Quoted passage Block Start
Productivity threats to dominate 65th horticulture society meeting Feb. 15

WESLACO  –  The 65th annual meeting of the Subtropical Plant Science Society will be held Feb. 15 at the Texas A&M AgriLife Research and Extension Center at Weslaco, Hoblitzelle Auditorium, 2401 E. Business Highway 83. Registration begins at 7:45 a.m.; the program begins at 8:30 a.m.

Threats to agricultural production will be the focus of the upcoming horticultural society meeting in Weslaco. (AgriLife Communications photo by Rod Santa Ana)

Threats to agricultural production will be the focus of the upcoming horticultural society meeting in Weslaco. (AgriLife Communications photo by Rod Santa Ana)

The fee is $35 payable at registration. The student fee is $15.
Quoted passage Block End
Study material Block Start
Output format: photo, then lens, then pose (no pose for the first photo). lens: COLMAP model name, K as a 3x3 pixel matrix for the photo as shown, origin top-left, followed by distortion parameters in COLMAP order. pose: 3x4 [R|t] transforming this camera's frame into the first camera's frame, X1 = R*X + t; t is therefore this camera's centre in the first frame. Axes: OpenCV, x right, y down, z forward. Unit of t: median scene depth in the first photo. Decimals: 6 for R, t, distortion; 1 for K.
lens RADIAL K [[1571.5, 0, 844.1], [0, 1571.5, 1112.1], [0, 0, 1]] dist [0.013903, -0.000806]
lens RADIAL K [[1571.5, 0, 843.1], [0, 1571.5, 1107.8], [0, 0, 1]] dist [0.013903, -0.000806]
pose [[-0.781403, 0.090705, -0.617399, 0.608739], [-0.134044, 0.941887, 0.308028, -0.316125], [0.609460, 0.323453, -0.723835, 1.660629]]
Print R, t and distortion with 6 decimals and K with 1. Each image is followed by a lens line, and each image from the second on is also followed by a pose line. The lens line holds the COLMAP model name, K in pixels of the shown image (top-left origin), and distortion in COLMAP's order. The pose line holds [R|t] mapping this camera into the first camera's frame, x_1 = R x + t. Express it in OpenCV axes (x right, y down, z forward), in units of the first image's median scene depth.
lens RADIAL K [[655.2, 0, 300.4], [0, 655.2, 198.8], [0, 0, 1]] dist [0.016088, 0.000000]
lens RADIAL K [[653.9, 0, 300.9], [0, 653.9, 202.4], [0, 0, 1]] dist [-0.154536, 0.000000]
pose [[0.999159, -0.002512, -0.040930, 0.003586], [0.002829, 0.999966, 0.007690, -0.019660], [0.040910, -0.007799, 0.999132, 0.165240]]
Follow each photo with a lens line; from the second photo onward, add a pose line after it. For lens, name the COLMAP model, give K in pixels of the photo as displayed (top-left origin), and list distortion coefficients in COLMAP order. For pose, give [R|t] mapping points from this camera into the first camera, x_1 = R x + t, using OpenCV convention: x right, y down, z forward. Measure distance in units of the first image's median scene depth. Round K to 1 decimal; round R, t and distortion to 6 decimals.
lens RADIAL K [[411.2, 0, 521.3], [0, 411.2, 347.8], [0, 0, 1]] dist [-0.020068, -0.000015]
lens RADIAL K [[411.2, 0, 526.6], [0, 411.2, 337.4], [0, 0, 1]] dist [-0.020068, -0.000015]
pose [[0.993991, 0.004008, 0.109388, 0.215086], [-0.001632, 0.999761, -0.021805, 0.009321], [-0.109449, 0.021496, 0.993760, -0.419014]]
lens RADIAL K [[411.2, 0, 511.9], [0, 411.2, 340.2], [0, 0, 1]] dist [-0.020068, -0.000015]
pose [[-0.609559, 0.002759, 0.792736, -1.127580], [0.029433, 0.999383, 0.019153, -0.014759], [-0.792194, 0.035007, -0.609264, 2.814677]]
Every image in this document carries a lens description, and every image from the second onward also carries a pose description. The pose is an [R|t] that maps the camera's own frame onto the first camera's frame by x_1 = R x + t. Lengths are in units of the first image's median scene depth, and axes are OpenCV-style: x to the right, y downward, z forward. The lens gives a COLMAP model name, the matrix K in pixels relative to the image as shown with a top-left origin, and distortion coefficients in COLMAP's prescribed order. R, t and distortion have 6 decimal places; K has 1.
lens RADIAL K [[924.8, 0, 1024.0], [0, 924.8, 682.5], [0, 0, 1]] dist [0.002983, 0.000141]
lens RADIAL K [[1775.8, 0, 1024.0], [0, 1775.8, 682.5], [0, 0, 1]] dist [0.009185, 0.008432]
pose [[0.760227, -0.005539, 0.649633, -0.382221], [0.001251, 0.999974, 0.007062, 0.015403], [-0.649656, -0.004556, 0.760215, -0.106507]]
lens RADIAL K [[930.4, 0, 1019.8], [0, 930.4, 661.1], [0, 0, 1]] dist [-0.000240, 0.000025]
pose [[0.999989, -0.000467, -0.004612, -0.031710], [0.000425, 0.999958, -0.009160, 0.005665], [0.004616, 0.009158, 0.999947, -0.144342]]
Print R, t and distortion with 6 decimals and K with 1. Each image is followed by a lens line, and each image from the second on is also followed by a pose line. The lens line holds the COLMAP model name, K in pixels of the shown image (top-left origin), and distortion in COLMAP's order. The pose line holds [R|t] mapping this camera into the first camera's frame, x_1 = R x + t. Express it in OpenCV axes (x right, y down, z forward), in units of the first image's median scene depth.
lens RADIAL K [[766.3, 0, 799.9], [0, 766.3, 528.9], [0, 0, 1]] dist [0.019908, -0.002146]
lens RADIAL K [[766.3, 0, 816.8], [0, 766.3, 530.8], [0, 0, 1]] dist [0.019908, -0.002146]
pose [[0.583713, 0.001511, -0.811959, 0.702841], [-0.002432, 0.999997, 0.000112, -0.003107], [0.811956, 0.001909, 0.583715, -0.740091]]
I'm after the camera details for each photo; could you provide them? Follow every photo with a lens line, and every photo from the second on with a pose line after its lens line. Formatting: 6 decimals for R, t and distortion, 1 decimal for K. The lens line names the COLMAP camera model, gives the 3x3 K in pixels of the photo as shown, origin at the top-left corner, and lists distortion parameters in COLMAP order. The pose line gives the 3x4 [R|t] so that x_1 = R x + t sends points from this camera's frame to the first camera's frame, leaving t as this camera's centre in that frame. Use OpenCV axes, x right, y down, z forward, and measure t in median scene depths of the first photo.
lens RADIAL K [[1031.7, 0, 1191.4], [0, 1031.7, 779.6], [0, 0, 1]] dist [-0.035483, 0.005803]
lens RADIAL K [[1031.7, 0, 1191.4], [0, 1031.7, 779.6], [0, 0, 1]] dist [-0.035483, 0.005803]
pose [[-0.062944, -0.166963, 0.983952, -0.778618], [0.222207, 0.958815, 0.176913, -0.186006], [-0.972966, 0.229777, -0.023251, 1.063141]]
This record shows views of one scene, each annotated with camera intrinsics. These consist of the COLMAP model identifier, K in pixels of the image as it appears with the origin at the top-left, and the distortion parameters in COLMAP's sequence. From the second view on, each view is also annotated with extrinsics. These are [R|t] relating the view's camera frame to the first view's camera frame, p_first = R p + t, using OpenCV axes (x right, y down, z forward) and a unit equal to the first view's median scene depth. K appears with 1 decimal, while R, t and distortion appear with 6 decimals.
Study material Block End
Reproduce word for word the portion of the meeting announcement starting with "Productivity threats to" and going on through "fee is $15.".

### Task output
Productivity threats to dominate 65th horticulture society meeting Feb. 15

WESLACO  –  The 65th annual meeting of the Subtropical Plant Science Society will be held Feb. 15 at the Texas A&M AgriLife Research and Extension Center at Weslaco, Hoblitzelle Auditorium, 2401 E. Business Highway 83. Registration begins at 7:45 a.m.; the program begins at 8:30 a.m.

Threats to agricultural production will be the focus of the upcoming horticultural society meeting in Weslaco. (AgriLife Communications photo by Rod Santa Ana)

Threats to agricultural production will be the focus of the upcoming horticultural society meeting in Weslaco. (AgriLife Communications photo by Rod Santa Ana)

The fee is $35 payable at registration. The student fee is $15.